# Buying Tyres in Spain



## CandA (May 1, 2005)

Looks like we might need new tyres for our VW van while down here in Southern Europe as part of our "Big Trip". Can anyone recommend either a good independent garage on/near the Spanish coast or a reliable Franchise (eg Spanish equivalent to Kwik-Fit). 

Thanks


----------



## hogan (Oct 31, 2006)

Spanish equivalent to quick fit is "feu vert" (spelling ?)
But have a good shop around and make sure you have the total price written down before work starts. Tyres are very expensive in Spain.


----------



## C7KEN (May 27, 2005)

Try Tyres Direct at Almoradi or their new depot at Guardamar which can be seen at the side of the N332 just 200metres from DelBoys UK food store.(Its very obvious) We use them for our tyres. If you need a Tel number I will get it when I go home Friday and can post it on here


----------



## Mike48 (May 1, 2005)

Spain and the Spanish coast is a massive area. You might get a more precise response if you say exactly the area you are in or likely to be when the tyres are required.


----------



## teensvan (May 9, 2005)

Hi

Do be very careful when buying from the spanish. We new one man who paid €299 for one tyre for his car down in moncofa spain. Carafore stores do sell a wide range of tyres and you do see the price on the tyre. They also have a network of fitters.
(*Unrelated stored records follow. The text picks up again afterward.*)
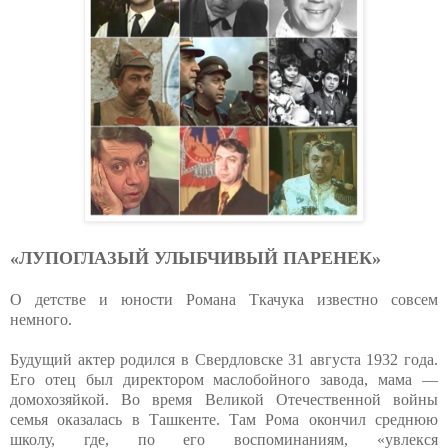
«ЛУПОГЛАЗЫЙ УЛЫБЧИВЫЙ ПАРЕНЕК»
О детстве и юности Романа Ткачука известно совсем
немного.
Будущий актер родился в Свердловске 31 августа 1932 года.
Его отец был директором маслобойного завода, мама —
домохозяйкой. Во время Великой Отечественной войны
семья оказалась в Ташкенте. Там Рома окончил среднюю
школу, где, по его воспоминаниям, «увлекся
steve & ann. --------------- teensvan.


----------



## BlakeneyPlayer (Feb 22, 2009)

NorAuto are very good and similar prices to the UK in my experience, which was for car tyres rather than specific for MHs. Prices and fitting costs are usually displayed. They tend to be close to the large shopping malls like La Canada at Marbella or Los Barrios near Gibraltar.
But as stated earlier where are you going to be and are you not better getting them "sorted" before you leave for the sun?
Rob


----------



## C7KEN (May 27, 2005)

Tyres Direct are all brits and are low cost. So if anywhere near Alicante/murcia they are definately your best bet.


----------



## CandA (May 1, 2005)

Thanks to everyone for their advice.
We decided to sort the two tyres we needed while we were still in France, as it didn't seem they would be any cheaper in Spain. We went to NorAuto who couldn't get tyres for our van until next week, but recommended Ayme Pneus, who have branches around southern France, including Ales and they sorted us out very effeciently.


----------